### Supplied records ###

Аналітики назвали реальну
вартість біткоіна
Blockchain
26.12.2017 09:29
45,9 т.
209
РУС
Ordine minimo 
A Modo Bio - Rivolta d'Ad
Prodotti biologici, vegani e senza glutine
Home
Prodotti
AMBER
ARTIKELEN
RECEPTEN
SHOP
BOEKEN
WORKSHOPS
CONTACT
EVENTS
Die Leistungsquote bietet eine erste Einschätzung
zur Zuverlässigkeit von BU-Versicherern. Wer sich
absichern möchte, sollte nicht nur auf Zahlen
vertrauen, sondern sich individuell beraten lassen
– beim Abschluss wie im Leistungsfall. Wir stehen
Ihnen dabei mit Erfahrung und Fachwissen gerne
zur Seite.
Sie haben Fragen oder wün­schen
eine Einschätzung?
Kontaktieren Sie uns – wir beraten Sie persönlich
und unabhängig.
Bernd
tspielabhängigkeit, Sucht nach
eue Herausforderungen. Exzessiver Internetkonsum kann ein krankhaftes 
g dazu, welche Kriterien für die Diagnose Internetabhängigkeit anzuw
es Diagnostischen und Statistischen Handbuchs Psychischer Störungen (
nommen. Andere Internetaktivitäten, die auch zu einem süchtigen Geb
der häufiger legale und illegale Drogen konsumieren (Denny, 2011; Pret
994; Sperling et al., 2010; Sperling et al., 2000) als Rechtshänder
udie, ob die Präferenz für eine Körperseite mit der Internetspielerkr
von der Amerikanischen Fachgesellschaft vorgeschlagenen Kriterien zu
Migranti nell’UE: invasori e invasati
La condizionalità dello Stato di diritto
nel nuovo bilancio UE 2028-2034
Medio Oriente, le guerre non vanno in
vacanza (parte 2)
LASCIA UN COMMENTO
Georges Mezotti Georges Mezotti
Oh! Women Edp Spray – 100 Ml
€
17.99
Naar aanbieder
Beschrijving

###

**Your objective:**
Each line of the data needs to be repeated exactly.

**Answer section:**
Аналітики назвали реальну
вартість біткоіна
Blockchain
26.12.2017 09:29
45,9 т.
209
РУС
Ordine minimo 
A Modo Bio - Rivolta d'Ad
Prodotti biologici, vegani e senza glutine
Home
Prodotti
AMBER
ARTIKELEN
RECEPTEN
SHOP
BOEKEN
WORKSHOPS
CONTACT
EVENTS
Die Leistungsquote bietet eine erste Einschätzung
zur Zuverlässigkeit von BU-Versicherern. Wer sich
absichern möchte, sollte nicht nur auf Zahlen
vertrauen, sondern sich individuell beraten lassen
– beim Abschluss wie im Leistungsfall. Wir stehen
Ihnen dabei mit Erfahrung und Fachwissen gerne
zur Seite.
Sie haben Fragen oder wün­schen
eine Einschätzung?
Kontaktieren Sie uns – wir beraten Sie persönlich
und unabhängig.
Bernd
tspielabhängigkeit, Sucht nach
eue Herausforderungen. Exzessiver Internetkonsum kann ein krankhaftes 
g dazu, welche Kriterien für die Diagnose Internetabhängigkeit anzuw
es Diagnostischen und Statistischen Handbuchs Psychischer Störungen (
nommen. Andere Internetaktivitäten, die auch zu einem süchtigen Geb
der häufiger legale und illegale Drogen konsumieren (Denny, 2011; Pret
994; Sperling et al., 2010; Sperling et al., 2000) als Rechtshänder
udie, ob die Präferenz für eine Körperseite mit der Internetspielerkr
von der Amerikanischen Fachgesellschaft vorgeschlagenen Kriterien zu
Migranti nell’UE: invasori e invasati
La condizionalità dello Stato di diritto
nel nuovo bilancio UE 2028-2034
Medio Oriente, le guerre non vanno in
vacanza (parte 2)
LASCIA UN COMMENTO
Georges Mezotti Georges Mezotti
Oh! Women Edp Spray – 100 Ml
€
17.99
Naar aanbieder
Beschrijving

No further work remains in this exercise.